Get over yourself, Graham. And stop taking social cues from that rude, nasty cretin in White House. Your friend McCain would be ashamed of you if he were still alive.

To whoever is bashing Governor Whitmer about her performance, a word:

Just like these health care workers who are pleading for supplies, so has Whitmer pleaded for assistance. Her constituents in the state of Michigan deserve all the services they’ve funded their federal government to provide. They are already getting what the state of Michigan can provide because Whitmer is ensuring this happens.

You cannot hide the fact that the federal reserve for supplies should have been ordering and collecting materials in January after China told WHO that a novel coronavirus posed a pandemic risk. Attacking Whitmer won’t change the fact that it is the federal government, directed ultimately by the president, which was responsible for detecting pandemic risk and responding proactively to it, informing states of the risk as early as possible.

That didn’t happen and now governors like Whitmer are forced to do both the job their states have elected them to do and more, taking responsibilities which belong to federal agencies, while Trump denies states the Honest Services they are entitled to because he has not received some sign of obeisance.

To use an aphorism well-known former Michigander Lee Iacocca enjoyed, “Lead, follow, or get out of the way.” Bashing Governor Whitmer is none of those things. Pick one of the three.

To everyone else: pay heed to what these health care workers are saying. Overall mortality will go up, not just from COVID-19, because first responders will be overwhelmed by both the demands this virus places on our systems, and by illness and death as their own ranks are infected and sickened. Stay home. Keep your distance. Heighten your hygiene practices to reduce risk of infection. Wash your hands. Help your loved ones, friends, community as best you can.

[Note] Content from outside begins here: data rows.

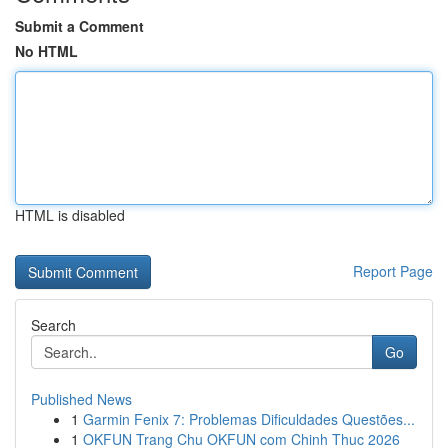
Submit a Comment
No HTML
HTML is disabled
Report Page
Search
Go
Published News
1
Garmin Fenix 7: Problemas Dificuldades Questões...
1
OKFUN Trang Chu OKFUN com Chinh Thuc 2026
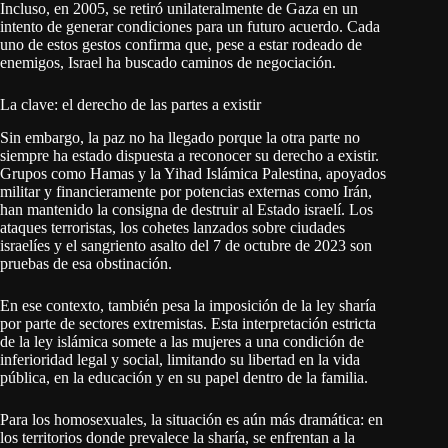
Incluso, en 2005, se retiró unilateralmente de Gaza en un
intento de generar condiciones para un futuro acuerdo. Cada
uno de estos gestos confirma que, pese a estar rodeado de
enemigos, Israel ha buscado caminos de negociación.
La clave: el derecho de las partes a existir
Sin embargo, la paz no ha llegado porque la otra parte no
siempre ha estado dispuesta a reconocer su derecho a existir.
Grupos como Hamas y la Yihad Islámica Palestina, apoyados
militar y financieramente por potencias externas como Irán,
han mantenido la consigna de destruir al Estado israelí. Los
ataques terroristas, los cohetes lanzados sobre ciudades
israelíes y el sangriento asalto del 7 de octubre de 2023 son
pruebas de esa obstinación.
En ese contexto, también pesa la imposición de la ley sharía
por parte de sectores extremistas. Esta interpretación estricta
de la ley islámica somete a las mujeres a una condición de
inferioridad legal y social, limitando su libertad en la vida
pública, en la educación y en su papel dentro de la familia.
Para los homosexuales, la situación es aún más dramática: en
los territorios donde prevalece la sharía, se enfrentan a la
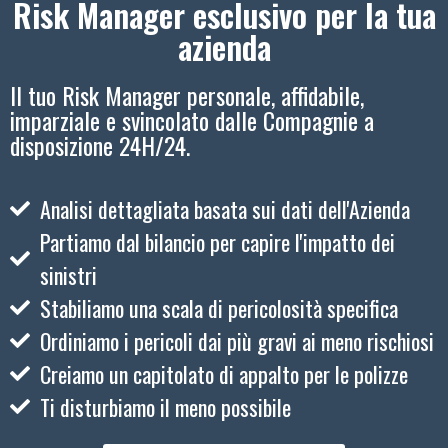
Risk Manager esclusivo per la tua
azienda
Il tuo Risk Manager personale, affidabile,
imparziale e svincolato dalle Compagnie a
disposizione 24H/24.
Analisi dettagliata basata sui dati dell'Azienda
Partiamo dal bilancio per capire l'impatto dei
sinistri
Stabiliamo una scala di pericolosità specifica
Ordiniamo i pericoli dai più gravi ai meno rischiosi
Creiamo un capitolato di appalto per le polizze
Ti disturbiamo il meno possibile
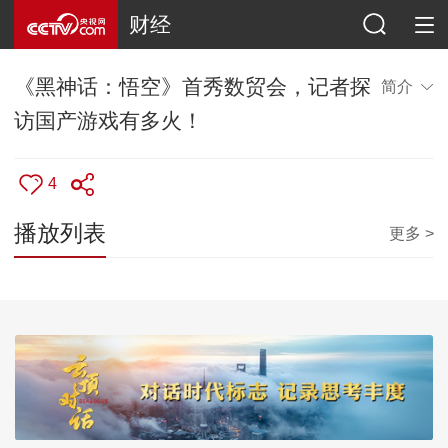
财经
《黑神话：悟空》首秀数贸会，记者探
简介
访国产游戏有多火！
4
播放列表
更多 >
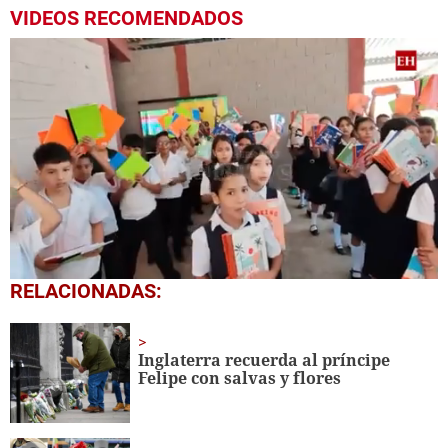
VIDEOS RECOMENDADOS
0
RELACIONADAS:
seconds
of
1
minute,
Inglaterra recuerda al príncipe
56
Felipe con salvas y flores
seconds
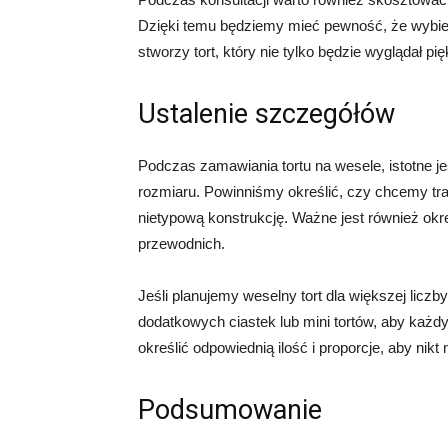
Dzięki temu będziemy mieć pewność, że wybiera
stworzy tort, który nie tylko będzie wyglądał pi
Ustalenie szczegółów
Podczas zamawiania tortu na wesele, istotne j
rozmiaru. Powinniśmy określić, czy chcemy tra
nietypową konstrukcję. Ważne jest również okre
przewodnich.
Jeśli planujemy weselny tort dla większej licz
dodatkowych ciastek lub mini tortów, aby każ
określić odpowiednią ilość i proporcje, aby nikt
Podsumowanie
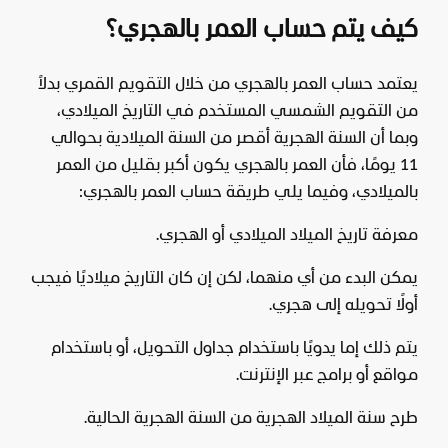
كيف يتم حساب العمر بالهجري؟
يعتمد حساب العمر بالهجري من خلال التقويم القمري بدلاً
من التقويم الشمسي المستخدم في التاريخ الميلادي،
وبما أن السنة الهجرية أقصر من السنة الميلادية بحوالي
11 يومًا، فأن العمر بالهجري يكون أكبر بقليل من العمر
بالميلادي، وفيما يلي طريقة حساب العمر بالهجري:
معرفة تاريخ الميلاد الميلادي أو الهجري.
يمكن البدء من أي منهما، لكن إن كان التاريخ ميلاديًا فيجب
أولًا تحويله إلى هجري.
يتم ذلك إما يدويًا باستخدام جداول التحويل، أو باستخدام
مواقع أو برامج عبر الإنترنت.
طرح سنة الميلاد الهجرية من السنة الهجرية الحالية.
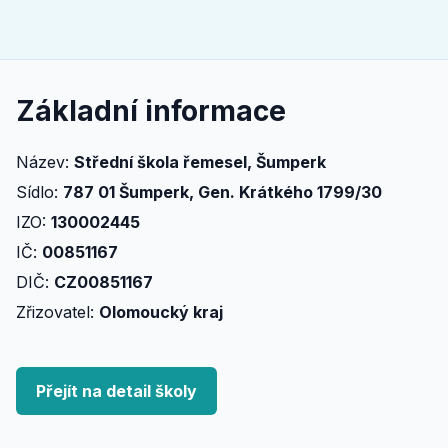
Základní informace
Název:
Střední škola řemesel, Šumperk
Sídlo:
787 01 Šumperk, Gen. Krátkého 1799/30
IZO:
130002445
IČ:
00851167
DIČ:
CZ00851167
Zřizovatel:
Olomoucký kraj
Přejít na detail školy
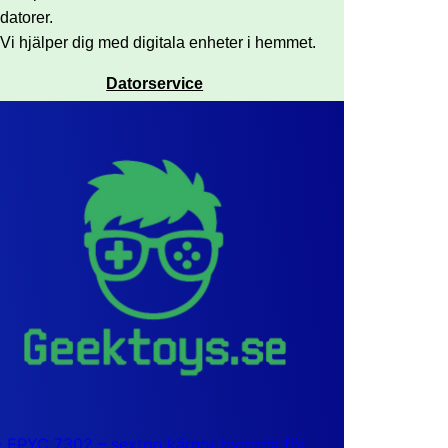
datorer.
Vi hjälper dig med digitala enheter i hemmet.
Datorservice
EPYC 7302 – sexton kärnor byggda för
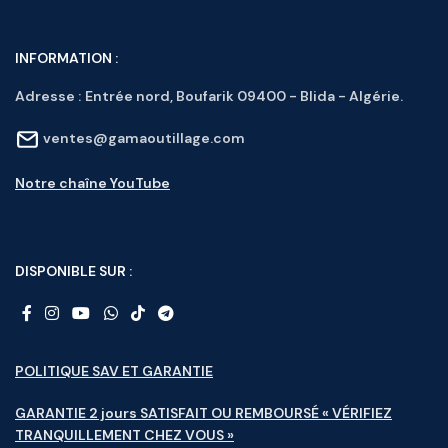
INFORMATION :
Adresse :
Entrée nord, Boufarik 09400 - Blida - Algérie.
ventes@gamaoutillage.com
Notre chaîne YouTube
DISPONIBLE SUR :
POLITIQUE SAV ET GARANTIE
GARANTIE 2 jours SATISFAIT OU REMBOURSÉ « VÉRIFIEZ
TRANQUILLEMENT CHEZ VOUS »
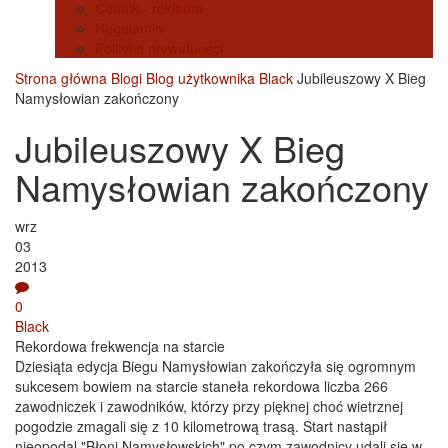
Cennik - reklama
Regulamin
Polityka prywatności
Strona główna
Blogi
Blog użytkownika Black
Jubileuszowy X Bieg
Namysłowian zakończony
Jubileuszowy X Bieg
Namysłowian zakończony
wrz
03
2013
0
Black
Rekordowa frekwencja na starcie
Dziesiąta edycja Biegu Namysłowian zakończyła się ogromnym
sukcesem bowiem na starcie staneła rekordowa liczba 266
zawodniczek i zawodników, którzy przy pięknej choć wietrznej
pogodzie zmagali się z 10 kilometrową trasą. Start nastąpił
nieopodal "Błoni Namysłowskich" po czym zawodnicy udali się w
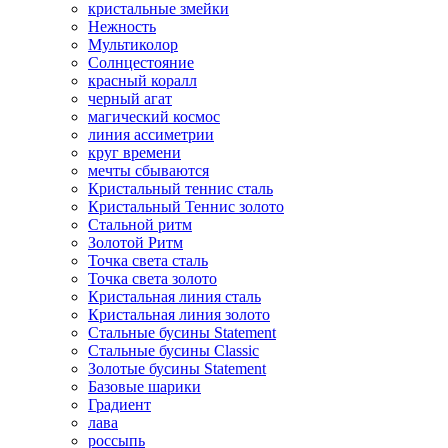
кристальные змейки
Нежность
Мультиколор
Солнцестояние
красный коралл
черный агат
магический космос
линия ассиметрии
круг времени
мечты сбываются
Кристальный теннис сталь
Кристальный Теннис золото
Стальной ритм
Золотой Ритм
Точка света сталь
Точка света золото
Кристальная линия сталь
Кристальная линия золото
Стальные бусины Statement
Стальные бусины Classic
Золотые бусины Statement
Базовые шарики
Градиент
лава
россыпь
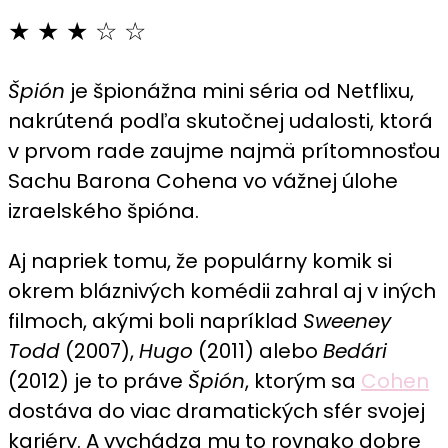
Špión
★ ★ ★ ☆ ☆
recenzia:
Napínavá
Špión
je špionážna mini séria od Netflixu,
mini
nakrútená podľa skutočnej udalosti, ktorá
séria
v prvom rade zaujme najmä prítomnosťou
zápasí
so
Sachu Barona Cohena vo vážnej úlohe
scenárom
izraelského špióna.
Aj napriek tomu, že populárny komik si
okrem bláznivých komédii zahral aj v iných
filmoch, akými boli napríklad
Sweeney
Todd
(2007),
Hugo
(2011) alebo
Bedári
(2012) je to práve
Špión
, ktorým sa
Cohen
dostáva do viac dramatických sfér svojej
kariéry. A vychádza mu to rovnako dobre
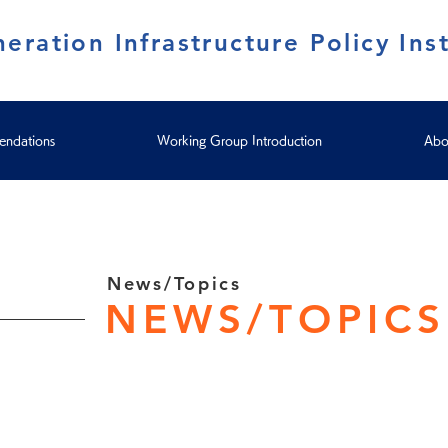
eration Infrastructure Policy Inst
ndations
Working Group Introduction
Abo
News/Topics
NEWS/TOPICS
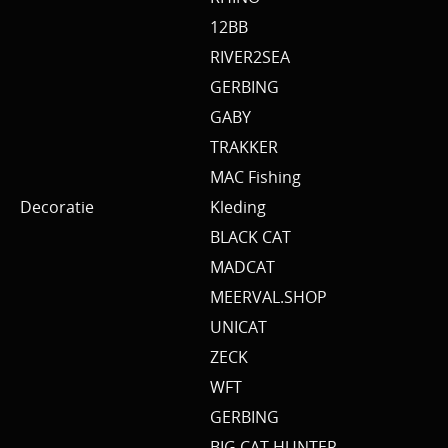
12BB
RIVER2SEA
GERBING
GABY
TRAKKER
MAC Fishing
Decoratie
Kleding
BLACK CAT
MADCAT
MEERVAL.SHOP
UNICAT
ZECK
WFT
GERBING
BIG CAT HUNTER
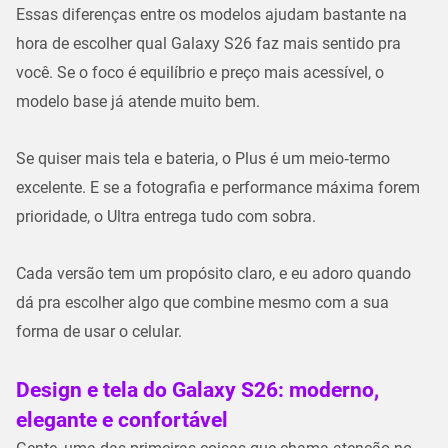
Essas diferenças entre os modelos ajudam bastante na
hora de escolher qual Galaxy S26 faz mais sentido pra
você. Se o foco é equilíbrio e preço mais acessível, o
modelo base já atende muito bem.
Se quiser mais tela e bateria, o Plus é um meio‑termo
excelente. E se a fotografia e performance máxima forem
prioridade, o Ultra entrega tudo com sobra.
Cada versão tem um propósito claro, e eu adoro quando
dá pra escolher algo que combine mesmo com a sua
forma de usar o celular.
Design e tela do Galaxy S26: moderno,
elegante e confortável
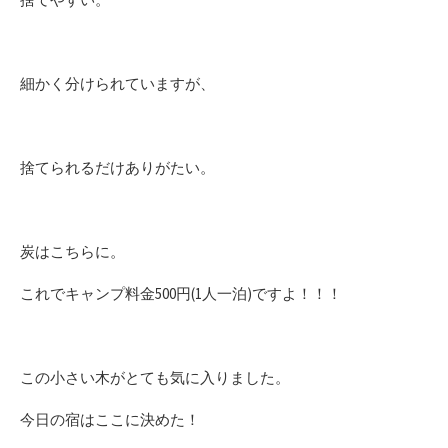
細かく分けられていますが、
捨てられるだけありがたい。
炭はこちらに。
これでキャンプ料金500円(1人一泊)ですよ！！！
この小さい木がとても気に入りました。
今日の宿はここに決めた！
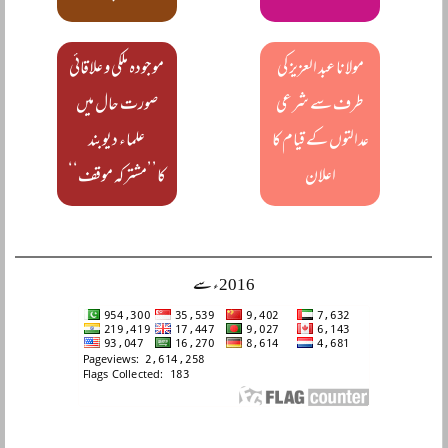
مولانا عبد العزیز کی
موجودہ ملکی و علاقائی
طرف سے شرعی
صورت حال میں
عدالتوں کے قیام کا
علماء دیوبند
اعلان
کا’’مشترکہ موقف‘‘
2016ء سے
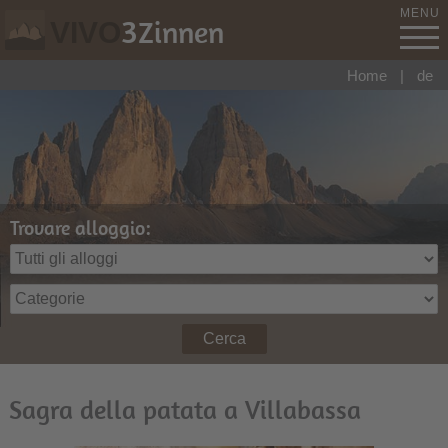
MENU
3
Zinnen
VIVO
Home
|
de
Trovare alloggio:
Cerca
Sagra della patata a Villabassa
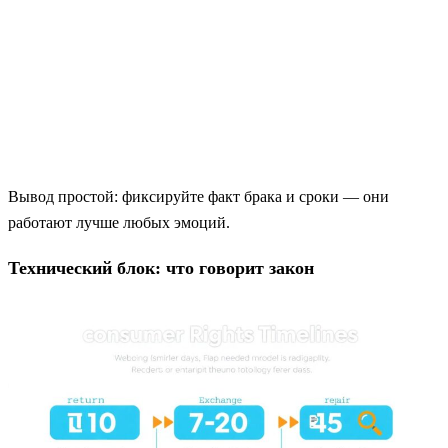
Вывод простой: фиксируйте факт брака и сроки — они
работают лучше любых эмоций.
Технический блок: что говорит закон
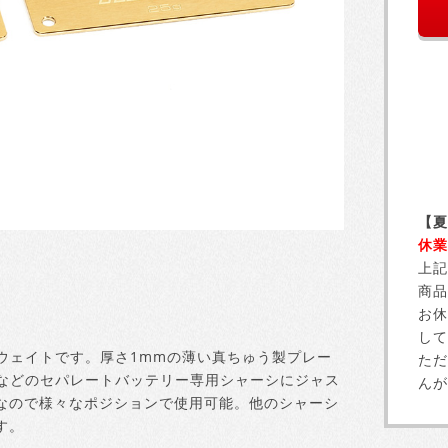
【夏
休業
上記
商品
お休
して
ウェイトです。厚さ1mmの薄い真ちゅう製プレー
ただ
MWなどのセパレートバッテリー専用シャーシにジャス
んが
なので様々なポジションで使用可能。他のシャーシ
す。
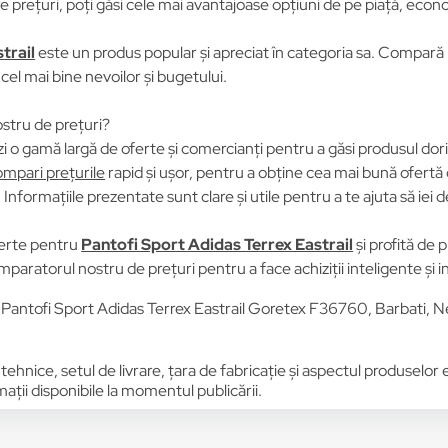
prețuri, poți găsi cele mai avantajoase opțiuni de pe piață, econom
trail
este un produs popular și apreciat în categoria sa. Compară pr
 cel mai bine nevoilor și bugetului.
stru de prețuri?
i o gamă largă de oferte și comercianți pentru a găsi produsul dori
mpari prețurile
rapid și ușor, pentru a obține cea mai bună ofertă 
Informațiile prezentate sunt clare și utile pentru a te ajuta să iei d
erte pentru
Pantofi Sport Adidas Terrex Eastrail
și profită de 
omparatorul nostru de prețuri pentru a face achiziții inteligente și 
 Pantofi Sport Adidas Terrex Eastrail Goretex F36760, Barbati,
 tehnice, setul de livrare, țara de fabricație și aspectul produselor
ții disponibile la momentul publicării.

To health care workers and all other first responders: do the best you can. That’s all we can ask of you. If the best you can do is allow someone you cannot save to die in peace, so be it. We should have done more for you before this war began.

And someone should have told us all when that war started instead of lying to us until it was nearly too late.

UPDATE-1 — 7:00 P.M. ET —

I am suitably chastened by this video by a doctor at Emory:

YOU are the frontline, the foot soldiers. What you do during this period of necessary social distancing makes the difference counted in lives. We may have to be patient longer because we didn’t start early enough, but our loved ones, friends, their futures depend on it.

And the lives of health care workers also rely on us. We’ve lost a number of nurses and doctors, people like these women in these videos. We can’t afford to lose more.